In the face of COVID-19 businesses are facing huge amounts of disruption on all fronts. For many there will be question marks over their ability to fulfil their contractual obligations. This means it has never been more important to review the precise wording in your contracts.
For example, they may contain a force majeure clause that, in certain circumstances, entitles a party to suspend performance or cancel a contract because of events that are outside of either party’s control. In addition, contracts can sometimes be frustrated as a matter of law. Understanding your contractual rights, as well as those of other parties, will help to avoid disputes further down the line. With the courts themselves facing uncertainty, we could see litigation delayed for a substantial period of time.
The courts are continuing to function, although some buildings are not open to the public and some buildings are temporarily closed.
Judges are trying to accommodate hearings and trials where they can using audio and video technology. Crucially, this means that matters can still be pursued through the courts and urgent relief such as injunctions can still be procured where necessary.
Judges are trying to accommodate hearings and trials where they can using audio and video technology such as telephone hearings and hearings via Skype and BT Meet Me. However, be prepared for delays and if a matter is not urgent hearings may be adjourned to accommodate the circumstances.
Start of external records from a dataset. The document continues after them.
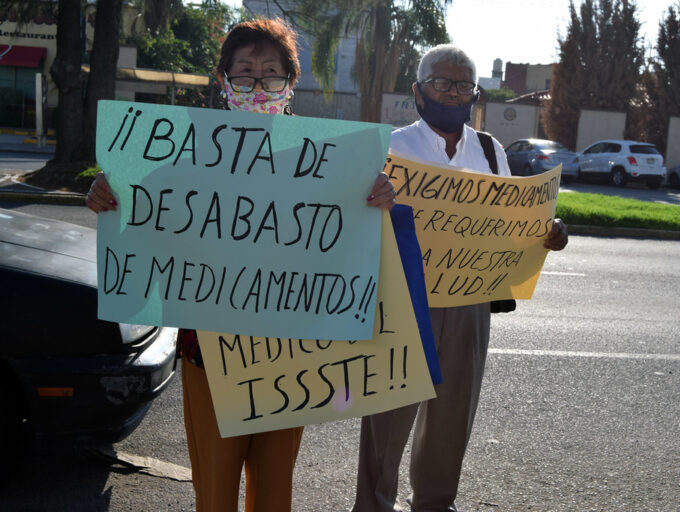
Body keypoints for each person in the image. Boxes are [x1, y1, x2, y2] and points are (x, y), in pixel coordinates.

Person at [85, 18, 396, 512]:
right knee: (215, 489)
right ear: (223, 79)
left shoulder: (324, 158)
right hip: (209, 347)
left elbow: (354, 237)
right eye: (244, 71)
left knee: (275, 490)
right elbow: (140, 209)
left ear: (290, 84)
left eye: (270, 73)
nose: (257, 85)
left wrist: (378, 194)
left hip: (288, 353)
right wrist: (108, 193)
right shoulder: (186, 151)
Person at [351, 45, 568, 512]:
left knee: (453, 411)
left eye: (463, 85)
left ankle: (434, 502)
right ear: (419, 90)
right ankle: (373, 505)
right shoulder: (389, 146)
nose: (453, 93)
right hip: (401, 297)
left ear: (475, 94)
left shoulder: (490, 150)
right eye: (441, 83)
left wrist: (545, 235)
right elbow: (354, 220)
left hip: (469, 300)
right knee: (387, 413)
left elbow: (510, 226)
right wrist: (372, 196)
Lawyers for the parties will be expected to adopt a constructive and co-operative approach with each other to listing hearings and other practical arrangements.
Mediation can be done remotely, although it is less common.
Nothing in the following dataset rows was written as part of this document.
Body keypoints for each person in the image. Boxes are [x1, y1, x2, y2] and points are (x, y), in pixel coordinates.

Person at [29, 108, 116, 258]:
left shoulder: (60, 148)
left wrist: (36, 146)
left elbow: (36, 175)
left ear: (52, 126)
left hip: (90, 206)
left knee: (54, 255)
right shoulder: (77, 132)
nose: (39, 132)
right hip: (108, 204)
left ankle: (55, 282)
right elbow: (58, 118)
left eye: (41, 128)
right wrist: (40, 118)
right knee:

Depending on the nature of your case you might prefer to wait a little while to see how long social distancing is likely to remain in place before deciding whether or not to engage in a virtual mediation. However, if you cannot wait or if social distancing is going to go on for some months it should not prevent the parties engaging in ADR if they want to.
Speak to the parties that you contract with.
They may have similar difficulties and want to discuss practical commerical solutions. If you can try and work with them and any other parties in the contractual supply chain to agree a sensible solution that works for all, this is preferable to fallling out and litigating through the courts.
First of all, check the particular terms of your contact with the party that you are doing business with.
Often contracts enable the parties to agree to vary their terms, although the contact might stipulate that this has to be done in writing or provide some other mechanism to achieve this, such as the giving of a particular number of days notice.
You will need to consider whether any such variation will be temporary and, if so, do you intend that the arrangement will revert back to its orignal terms or will it be permanent? Will any changes have an impact on other provisions of the arrangement such as security documents, parent guarantees or payment mechanisms and in particular other contracts that are perhaps related to a particular project?
You will need to check whether any changes impact on any insurance that you might have. Keep accurate records of any discussions and decisions as they may be helpful evidence should a dispute ensue.
Similarly, whilst the contract might not provide that it is necessary to record any changes or variation to the contract in writing, you should always do so to ensure that each party has a clear and accuate record should a dispute arise in the future over what was and was not agreed.
A force majeure clause is a contractual term that regulates the consequences of subsequent events beyond the parties control on the obligations of one or other of the parties (i.e. earthquakes, acts of God, etc).
A lot of contracts between parties do contain a ‘force majeure’ clause, often buried away towards the end of the contract, particuarly in any standard terms and conditions. The precise operation and consequences of a force majeure clause will depend on how it is drafted and so it is vital to look at the wording used in the contract.
Typically such clauses operate to allow one or both of the parties to be ‘excused’ from performance or allow a party to ‘suspend’ performance or some or all of its oligations if the event occurs.
If you are considering trying to invoke a force majeure clause or a contracting party is proposing to rely on such a provision then you ought to seek legal advice as soon as possible. Often, despite what may seem clear wording, there are legal arguments to be had around whether the event has actually prevented or hindered performance and whether a party has taken reasonable steps to try and avoid or mitgate the event or its consequences. You should also check any policies of insurance that might be affected.
A legal principle known as ‘frustration’ may apply if, as a result of the coronavirus performance of the contract has become legally or physically impossible to perform, without blame or fault on the party seeking to rely on it..
Whether a contract is frustrated depends upon a consideration of the nature of the bargain reached between the parties when considered in the light of the supervening event said to frustrate that bargain. If a contract is frustrated it will end immediately. The principle of frustration is not lightly invoked by the courts and legal advice ought to be sought.
Business Interruption (BI) insurance typically covers revenue losses flowing from physical damage to property and so is more often then not unlikely to provide cover.
However, sometimes businesses procure extensions to their insurance cover, including extensions for notifiable diseases. COVID-19 was declared a notifiable disease on 5 March 2020, although that does not mean it is automatically included in any insurance cover; sometimes insurance policies name the particular types of notifiable diseases that are covered.
The first step for any business should be to speak to your insurance broker.